Daido Moriyama à la lettre

Conférence à 18H00 par Jean-Kenta GAUTHIER, spécialiste de la photographie japonaise, siège notamment au comité de sélection des galeries de Paris Photo et participe aux foires Paris Photo et Art Basel.

“Il n’y a pas plus efficace pour cacher un texte que de l’inclure dans un livre de photographie”, me confiait un ami auteur de nombreux textes sur le medium. C’est vrai, et lorsque ces textes sont en japonais, c’est redoutable. Ce qui est bien dommage car ceux de Daido Moriyama offrent des méditations magnifiques sur ce que la photographie offreau monde depuis deux siècles.
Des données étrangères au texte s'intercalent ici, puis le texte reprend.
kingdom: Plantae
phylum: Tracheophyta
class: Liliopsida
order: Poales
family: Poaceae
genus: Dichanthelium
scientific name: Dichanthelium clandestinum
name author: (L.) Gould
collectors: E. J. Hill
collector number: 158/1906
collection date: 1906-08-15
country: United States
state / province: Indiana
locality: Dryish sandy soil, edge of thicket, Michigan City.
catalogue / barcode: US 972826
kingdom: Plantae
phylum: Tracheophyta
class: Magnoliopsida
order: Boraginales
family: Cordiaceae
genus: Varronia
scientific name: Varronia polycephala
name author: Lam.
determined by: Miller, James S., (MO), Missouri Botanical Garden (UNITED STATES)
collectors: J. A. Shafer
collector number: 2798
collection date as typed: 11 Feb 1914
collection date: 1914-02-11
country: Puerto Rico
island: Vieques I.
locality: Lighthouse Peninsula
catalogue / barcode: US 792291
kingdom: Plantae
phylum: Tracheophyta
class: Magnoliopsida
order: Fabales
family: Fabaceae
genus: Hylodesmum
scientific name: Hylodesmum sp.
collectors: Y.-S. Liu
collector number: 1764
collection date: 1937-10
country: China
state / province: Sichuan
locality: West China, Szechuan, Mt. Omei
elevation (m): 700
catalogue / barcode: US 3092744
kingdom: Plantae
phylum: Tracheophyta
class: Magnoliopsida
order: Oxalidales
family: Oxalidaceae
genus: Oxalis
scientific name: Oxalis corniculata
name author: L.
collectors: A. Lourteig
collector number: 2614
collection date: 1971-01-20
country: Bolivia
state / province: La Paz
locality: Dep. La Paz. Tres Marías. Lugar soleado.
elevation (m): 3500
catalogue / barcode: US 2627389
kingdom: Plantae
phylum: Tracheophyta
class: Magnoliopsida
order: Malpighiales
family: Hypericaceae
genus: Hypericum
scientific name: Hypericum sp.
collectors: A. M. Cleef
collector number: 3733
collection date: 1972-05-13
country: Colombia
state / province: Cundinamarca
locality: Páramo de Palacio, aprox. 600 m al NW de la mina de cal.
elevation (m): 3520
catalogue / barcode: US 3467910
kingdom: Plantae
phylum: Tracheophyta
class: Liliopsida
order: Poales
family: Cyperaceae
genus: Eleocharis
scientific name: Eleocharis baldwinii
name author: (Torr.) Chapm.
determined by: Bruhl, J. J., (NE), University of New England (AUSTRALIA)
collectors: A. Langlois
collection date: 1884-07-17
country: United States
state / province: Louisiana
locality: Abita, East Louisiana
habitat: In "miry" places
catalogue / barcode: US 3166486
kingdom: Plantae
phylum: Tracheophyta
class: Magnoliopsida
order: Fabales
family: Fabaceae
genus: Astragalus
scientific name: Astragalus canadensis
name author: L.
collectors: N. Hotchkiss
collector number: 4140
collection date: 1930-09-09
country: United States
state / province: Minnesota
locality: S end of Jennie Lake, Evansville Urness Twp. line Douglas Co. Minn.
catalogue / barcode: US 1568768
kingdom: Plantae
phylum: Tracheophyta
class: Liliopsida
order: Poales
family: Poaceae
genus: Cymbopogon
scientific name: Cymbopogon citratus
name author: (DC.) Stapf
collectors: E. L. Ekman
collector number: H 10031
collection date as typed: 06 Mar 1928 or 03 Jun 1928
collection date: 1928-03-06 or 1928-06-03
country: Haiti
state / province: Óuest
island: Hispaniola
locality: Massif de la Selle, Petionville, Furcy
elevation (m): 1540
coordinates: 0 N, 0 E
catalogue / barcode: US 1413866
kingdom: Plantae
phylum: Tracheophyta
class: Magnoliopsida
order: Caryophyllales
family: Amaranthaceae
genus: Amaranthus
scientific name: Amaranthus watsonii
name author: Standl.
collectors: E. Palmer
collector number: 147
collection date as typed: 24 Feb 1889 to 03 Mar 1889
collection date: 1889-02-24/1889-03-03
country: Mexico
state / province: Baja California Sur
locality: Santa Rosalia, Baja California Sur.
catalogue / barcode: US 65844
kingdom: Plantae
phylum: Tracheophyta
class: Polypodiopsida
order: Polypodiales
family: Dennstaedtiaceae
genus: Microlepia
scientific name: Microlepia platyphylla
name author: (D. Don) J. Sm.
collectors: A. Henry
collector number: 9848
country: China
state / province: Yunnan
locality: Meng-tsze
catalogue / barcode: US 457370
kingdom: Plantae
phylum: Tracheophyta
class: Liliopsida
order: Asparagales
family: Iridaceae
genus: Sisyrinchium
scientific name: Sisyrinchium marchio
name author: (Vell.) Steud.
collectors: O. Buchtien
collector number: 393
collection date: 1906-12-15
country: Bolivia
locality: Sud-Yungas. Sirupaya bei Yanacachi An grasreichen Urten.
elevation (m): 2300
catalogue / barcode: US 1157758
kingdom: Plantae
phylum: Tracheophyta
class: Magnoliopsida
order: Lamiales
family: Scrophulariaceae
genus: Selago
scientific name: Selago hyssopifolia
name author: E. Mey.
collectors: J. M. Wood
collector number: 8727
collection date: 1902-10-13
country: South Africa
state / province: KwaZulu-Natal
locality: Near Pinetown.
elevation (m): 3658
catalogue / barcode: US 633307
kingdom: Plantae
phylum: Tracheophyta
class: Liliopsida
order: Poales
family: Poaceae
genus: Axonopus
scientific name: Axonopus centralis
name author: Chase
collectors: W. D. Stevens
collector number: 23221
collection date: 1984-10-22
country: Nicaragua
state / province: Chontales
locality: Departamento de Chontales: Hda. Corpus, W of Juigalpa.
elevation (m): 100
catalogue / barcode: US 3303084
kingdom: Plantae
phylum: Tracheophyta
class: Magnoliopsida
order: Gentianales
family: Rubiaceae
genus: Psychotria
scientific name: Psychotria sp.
Auteur de plus de deux cents livres de photographie, Daido Moriyama (né au Japon en 1938, où il vit aujourd’hui) n’a jamais revendiqué la qualité d’écrivain ; il a pourtant écrit d’innombrables textes. Publiés dès les années 1960, la plupart ont d’abord paru, souvent sous forme de feuilletons, dans des revues de photographie à une époque où ces dernières étaient la destination, première voire unique, pour tout photographe japonais. Certains ont par la suite été rassemblés dans des livres de textes, à l’instar du « best-seller » Mémoires d’un chien (1984), également traduit en anglais, en français et en mandarin. D’autres textes ont pu voir le jour dans des journaux sous forme de billets. Daido Moriyama n’est pas un artiste conceptuel, mais supposons que tout art, à bien y penser, soit conceptuel. Ses textes nourrissent une œuvre visuelle qui s’avère tout aussi accessible qu’exigeante, sensible qu’intellectuelle.
Dans la continuité de l’exposition consacrée à cette dimension de l’œuvre de Daido Moriyama à la Fondation Henri Cartier-Bresson à Paris à partir du mois de mai 2026 (commissariat : Clément Chéroux, conseiller scientifique: Jean-Kenta Gauthier, avec le soutien de la Daido Moriyama Photo Foundation, Tokyo), cette conférence propose de relire l’œuvre de l’artiste à l’aune de ses nombreux textes.